| What you have to do |
Please copy each line of the listing that includes the string "Left".

| Dataset |
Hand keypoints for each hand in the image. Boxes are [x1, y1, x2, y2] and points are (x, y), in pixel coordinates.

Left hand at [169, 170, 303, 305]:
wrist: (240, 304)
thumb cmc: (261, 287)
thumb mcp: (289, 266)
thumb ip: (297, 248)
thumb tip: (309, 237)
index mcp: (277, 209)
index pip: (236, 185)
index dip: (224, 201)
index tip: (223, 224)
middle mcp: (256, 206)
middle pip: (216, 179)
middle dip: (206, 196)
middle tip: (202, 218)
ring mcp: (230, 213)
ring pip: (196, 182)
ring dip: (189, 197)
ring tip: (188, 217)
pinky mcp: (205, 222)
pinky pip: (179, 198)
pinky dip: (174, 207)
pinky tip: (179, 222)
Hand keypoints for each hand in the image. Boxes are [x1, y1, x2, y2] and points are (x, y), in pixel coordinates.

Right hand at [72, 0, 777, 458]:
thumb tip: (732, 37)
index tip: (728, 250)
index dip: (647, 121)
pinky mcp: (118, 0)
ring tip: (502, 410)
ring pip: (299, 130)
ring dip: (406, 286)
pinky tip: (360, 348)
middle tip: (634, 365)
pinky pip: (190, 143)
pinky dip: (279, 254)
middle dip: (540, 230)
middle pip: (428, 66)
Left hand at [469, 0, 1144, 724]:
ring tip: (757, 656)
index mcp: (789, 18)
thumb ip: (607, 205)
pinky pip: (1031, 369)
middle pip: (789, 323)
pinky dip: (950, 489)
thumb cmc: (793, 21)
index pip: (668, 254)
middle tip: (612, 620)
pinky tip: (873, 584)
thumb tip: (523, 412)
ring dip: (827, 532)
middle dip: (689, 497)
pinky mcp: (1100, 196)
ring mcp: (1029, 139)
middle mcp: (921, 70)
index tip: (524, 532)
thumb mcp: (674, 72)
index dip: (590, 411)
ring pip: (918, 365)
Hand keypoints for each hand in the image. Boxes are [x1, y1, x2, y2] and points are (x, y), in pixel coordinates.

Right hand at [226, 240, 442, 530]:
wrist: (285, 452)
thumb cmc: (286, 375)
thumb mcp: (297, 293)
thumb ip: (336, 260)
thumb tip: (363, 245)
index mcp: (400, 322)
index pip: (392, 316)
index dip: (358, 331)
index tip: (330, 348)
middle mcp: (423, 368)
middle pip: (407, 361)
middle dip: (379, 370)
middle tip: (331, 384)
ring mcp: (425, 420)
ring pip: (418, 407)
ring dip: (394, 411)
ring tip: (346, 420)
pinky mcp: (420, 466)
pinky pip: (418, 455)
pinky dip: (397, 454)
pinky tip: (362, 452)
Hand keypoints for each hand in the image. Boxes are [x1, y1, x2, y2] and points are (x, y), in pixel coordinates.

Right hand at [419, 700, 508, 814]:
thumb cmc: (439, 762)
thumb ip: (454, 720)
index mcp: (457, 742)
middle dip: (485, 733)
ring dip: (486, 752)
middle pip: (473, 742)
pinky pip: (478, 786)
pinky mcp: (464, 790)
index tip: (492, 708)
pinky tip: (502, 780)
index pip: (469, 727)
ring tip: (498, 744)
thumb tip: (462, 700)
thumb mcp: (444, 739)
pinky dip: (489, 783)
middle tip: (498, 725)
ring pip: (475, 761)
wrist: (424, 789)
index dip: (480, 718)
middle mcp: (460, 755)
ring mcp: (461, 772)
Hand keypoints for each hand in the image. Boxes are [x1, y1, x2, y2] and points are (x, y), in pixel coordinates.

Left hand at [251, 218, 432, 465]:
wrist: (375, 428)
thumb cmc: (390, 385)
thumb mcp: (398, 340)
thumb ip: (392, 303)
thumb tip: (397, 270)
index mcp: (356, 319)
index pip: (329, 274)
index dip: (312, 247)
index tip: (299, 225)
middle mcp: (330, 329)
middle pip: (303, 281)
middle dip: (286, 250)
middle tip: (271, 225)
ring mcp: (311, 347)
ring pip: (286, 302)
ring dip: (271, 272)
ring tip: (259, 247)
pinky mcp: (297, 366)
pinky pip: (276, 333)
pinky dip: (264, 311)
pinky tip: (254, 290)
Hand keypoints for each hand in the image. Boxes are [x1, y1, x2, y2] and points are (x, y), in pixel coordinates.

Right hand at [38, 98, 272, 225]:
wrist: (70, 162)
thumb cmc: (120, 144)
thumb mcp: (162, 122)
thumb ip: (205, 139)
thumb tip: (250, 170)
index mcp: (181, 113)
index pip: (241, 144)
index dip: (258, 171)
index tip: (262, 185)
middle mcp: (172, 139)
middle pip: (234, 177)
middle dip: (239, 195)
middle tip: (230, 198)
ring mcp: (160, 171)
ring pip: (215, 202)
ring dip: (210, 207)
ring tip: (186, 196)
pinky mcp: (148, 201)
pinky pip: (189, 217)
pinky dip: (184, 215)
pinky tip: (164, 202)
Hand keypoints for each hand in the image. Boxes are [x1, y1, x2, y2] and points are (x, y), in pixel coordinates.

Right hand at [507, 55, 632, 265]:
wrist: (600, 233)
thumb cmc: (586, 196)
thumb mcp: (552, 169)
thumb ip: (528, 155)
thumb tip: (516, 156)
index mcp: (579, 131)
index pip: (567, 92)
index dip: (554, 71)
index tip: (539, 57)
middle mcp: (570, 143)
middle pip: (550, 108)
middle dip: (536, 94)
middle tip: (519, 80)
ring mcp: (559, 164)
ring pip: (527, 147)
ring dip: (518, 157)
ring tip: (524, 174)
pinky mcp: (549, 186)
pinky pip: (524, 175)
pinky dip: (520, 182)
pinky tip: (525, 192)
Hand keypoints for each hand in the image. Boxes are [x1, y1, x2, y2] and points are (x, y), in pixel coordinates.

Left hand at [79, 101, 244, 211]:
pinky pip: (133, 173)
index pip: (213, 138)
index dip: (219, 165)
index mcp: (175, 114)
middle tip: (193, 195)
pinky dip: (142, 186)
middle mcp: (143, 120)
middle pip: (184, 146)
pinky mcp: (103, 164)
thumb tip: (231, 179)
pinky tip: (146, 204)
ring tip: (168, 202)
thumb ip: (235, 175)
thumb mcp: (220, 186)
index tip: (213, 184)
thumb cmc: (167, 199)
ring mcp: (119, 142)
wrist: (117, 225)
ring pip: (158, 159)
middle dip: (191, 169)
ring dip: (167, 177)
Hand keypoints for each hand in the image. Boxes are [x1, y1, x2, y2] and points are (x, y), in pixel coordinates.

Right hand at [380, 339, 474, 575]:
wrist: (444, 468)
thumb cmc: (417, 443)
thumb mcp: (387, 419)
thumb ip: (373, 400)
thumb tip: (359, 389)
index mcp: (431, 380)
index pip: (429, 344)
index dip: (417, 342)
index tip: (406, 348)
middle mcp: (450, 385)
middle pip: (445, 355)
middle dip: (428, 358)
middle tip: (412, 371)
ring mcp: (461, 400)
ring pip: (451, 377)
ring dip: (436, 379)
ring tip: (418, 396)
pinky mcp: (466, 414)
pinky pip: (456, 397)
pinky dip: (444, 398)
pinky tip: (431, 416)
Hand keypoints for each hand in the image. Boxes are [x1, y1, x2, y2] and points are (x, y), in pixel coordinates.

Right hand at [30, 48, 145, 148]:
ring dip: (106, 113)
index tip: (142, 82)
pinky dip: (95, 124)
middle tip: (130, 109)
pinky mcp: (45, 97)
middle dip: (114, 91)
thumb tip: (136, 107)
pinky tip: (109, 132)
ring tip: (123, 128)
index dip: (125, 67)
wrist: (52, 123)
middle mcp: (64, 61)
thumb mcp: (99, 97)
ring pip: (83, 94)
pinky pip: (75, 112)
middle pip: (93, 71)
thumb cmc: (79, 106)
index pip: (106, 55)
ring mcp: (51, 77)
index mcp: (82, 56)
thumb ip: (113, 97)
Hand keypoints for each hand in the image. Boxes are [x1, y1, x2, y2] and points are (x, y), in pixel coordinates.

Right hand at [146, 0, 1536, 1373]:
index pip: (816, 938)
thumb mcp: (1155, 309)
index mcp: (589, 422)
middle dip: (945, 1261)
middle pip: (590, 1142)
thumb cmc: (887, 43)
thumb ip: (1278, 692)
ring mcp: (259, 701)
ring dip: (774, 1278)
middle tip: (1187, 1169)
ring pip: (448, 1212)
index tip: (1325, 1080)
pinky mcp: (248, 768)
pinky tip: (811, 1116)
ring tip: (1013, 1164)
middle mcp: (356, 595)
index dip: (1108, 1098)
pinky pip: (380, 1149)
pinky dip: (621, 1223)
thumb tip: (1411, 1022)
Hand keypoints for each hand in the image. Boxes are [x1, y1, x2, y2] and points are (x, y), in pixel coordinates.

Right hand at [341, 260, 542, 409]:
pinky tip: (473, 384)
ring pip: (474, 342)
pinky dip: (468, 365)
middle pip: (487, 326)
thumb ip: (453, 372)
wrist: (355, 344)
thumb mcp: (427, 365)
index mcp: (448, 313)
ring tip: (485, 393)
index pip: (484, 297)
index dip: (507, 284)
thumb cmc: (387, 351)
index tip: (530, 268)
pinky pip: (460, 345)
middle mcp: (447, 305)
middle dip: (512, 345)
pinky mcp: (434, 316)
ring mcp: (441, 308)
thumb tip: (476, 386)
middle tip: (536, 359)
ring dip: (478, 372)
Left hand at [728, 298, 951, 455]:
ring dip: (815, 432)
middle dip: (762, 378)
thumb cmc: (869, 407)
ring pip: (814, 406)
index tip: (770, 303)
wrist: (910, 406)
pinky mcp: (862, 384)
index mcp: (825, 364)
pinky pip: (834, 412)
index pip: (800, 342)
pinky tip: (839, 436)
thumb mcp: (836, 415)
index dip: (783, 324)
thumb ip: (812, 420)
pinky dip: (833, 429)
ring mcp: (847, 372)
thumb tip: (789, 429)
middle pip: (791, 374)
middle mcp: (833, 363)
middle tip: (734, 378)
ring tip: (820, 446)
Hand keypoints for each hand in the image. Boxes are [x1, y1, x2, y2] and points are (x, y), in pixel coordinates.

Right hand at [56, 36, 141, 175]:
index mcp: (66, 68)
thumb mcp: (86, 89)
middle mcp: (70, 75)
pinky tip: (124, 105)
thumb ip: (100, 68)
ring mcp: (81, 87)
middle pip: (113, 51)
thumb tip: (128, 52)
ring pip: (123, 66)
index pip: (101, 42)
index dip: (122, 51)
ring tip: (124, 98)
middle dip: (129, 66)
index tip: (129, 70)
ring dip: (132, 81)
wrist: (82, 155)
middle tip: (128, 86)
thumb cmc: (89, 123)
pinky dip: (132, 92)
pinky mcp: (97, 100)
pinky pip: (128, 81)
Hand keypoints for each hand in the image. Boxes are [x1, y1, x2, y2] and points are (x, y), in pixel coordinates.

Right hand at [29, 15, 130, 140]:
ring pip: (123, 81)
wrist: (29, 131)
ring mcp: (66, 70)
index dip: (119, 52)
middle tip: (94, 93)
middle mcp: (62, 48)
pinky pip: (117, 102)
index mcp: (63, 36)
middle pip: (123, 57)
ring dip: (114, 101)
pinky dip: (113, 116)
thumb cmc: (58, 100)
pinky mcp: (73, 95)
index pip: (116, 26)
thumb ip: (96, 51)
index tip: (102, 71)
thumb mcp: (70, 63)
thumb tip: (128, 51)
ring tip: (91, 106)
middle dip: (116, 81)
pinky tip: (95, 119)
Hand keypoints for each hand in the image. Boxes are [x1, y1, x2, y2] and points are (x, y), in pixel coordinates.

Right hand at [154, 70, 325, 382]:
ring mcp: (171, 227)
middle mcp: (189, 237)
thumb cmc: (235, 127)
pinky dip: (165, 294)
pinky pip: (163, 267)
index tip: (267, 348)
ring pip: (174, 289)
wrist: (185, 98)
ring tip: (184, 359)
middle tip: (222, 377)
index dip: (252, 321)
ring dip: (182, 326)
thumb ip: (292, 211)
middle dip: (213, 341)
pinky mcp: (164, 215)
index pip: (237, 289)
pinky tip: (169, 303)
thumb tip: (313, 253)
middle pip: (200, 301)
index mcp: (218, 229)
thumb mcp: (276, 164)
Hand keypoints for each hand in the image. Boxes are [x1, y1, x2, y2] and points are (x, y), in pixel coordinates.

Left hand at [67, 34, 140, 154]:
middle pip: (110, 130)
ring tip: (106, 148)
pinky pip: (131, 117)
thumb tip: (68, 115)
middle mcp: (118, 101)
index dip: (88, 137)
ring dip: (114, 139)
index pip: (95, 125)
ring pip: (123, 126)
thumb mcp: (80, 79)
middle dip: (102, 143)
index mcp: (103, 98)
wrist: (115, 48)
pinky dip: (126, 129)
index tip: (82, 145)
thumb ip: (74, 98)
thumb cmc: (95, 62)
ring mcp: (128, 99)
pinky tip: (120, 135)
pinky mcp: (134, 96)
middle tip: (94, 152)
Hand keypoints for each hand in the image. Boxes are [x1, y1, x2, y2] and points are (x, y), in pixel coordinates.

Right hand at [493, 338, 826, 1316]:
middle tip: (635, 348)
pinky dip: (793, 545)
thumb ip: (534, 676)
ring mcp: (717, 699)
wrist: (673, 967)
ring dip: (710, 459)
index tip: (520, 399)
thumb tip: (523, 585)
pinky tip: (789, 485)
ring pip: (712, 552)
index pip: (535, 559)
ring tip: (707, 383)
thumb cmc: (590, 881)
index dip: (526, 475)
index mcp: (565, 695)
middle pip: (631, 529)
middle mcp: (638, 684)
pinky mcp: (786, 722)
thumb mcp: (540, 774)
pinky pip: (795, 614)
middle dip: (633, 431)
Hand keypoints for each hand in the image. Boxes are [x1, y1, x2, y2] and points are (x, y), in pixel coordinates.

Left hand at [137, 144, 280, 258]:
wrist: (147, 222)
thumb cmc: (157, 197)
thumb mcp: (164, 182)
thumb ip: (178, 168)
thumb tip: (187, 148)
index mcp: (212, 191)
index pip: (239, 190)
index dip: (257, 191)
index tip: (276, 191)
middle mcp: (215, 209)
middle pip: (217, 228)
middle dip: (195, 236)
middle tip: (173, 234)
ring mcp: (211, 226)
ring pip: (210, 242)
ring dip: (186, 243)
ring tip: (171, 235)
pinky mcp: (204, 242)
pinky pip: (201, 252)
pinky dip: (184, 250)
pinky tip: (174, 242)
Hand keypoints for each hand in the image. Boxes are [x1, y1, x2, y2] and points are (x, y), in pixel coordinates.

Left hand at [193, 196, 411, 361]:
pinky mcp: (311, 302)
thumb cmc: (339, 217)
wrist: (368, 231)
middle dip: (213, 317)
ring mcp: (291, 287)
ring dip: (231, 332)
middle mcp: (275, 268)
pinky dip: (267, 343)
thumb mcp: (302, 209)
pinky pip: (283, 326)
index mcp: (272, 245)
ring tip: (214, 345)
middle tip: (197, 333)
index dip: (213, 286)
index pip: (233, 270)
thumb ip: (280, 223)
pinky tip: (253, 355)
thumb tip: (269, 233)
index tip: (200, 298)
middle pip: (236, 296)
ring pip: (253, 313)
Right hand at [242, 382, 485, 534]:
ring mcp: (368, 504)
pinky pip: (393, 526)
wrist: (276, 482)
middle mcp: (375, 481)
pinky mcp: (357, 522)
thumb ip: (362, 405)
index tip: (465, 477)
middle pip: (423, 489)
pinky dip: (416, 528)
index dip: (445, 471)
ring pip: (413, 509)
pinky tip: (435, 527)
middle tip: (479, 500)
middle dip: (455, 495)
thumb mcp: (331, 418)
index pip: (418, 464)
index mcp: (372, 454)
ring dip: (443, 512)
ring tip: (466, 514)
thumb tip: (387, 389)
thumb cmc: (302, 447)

| Result below |
Left hand at [169, 170, 303, 305]:
Left hand at [469, 0, 1144, 724]:
Left hand at [251, 218, 432, 465]:
Left hand at [79, 101, 244, 211]:
Left hand at [728, 298, 951, 455]:
Left hand at [67, 34, 140, 154]:
Left hand at [137, 144, 280, 258]:
Left hand at [193, 196, 411, 361]:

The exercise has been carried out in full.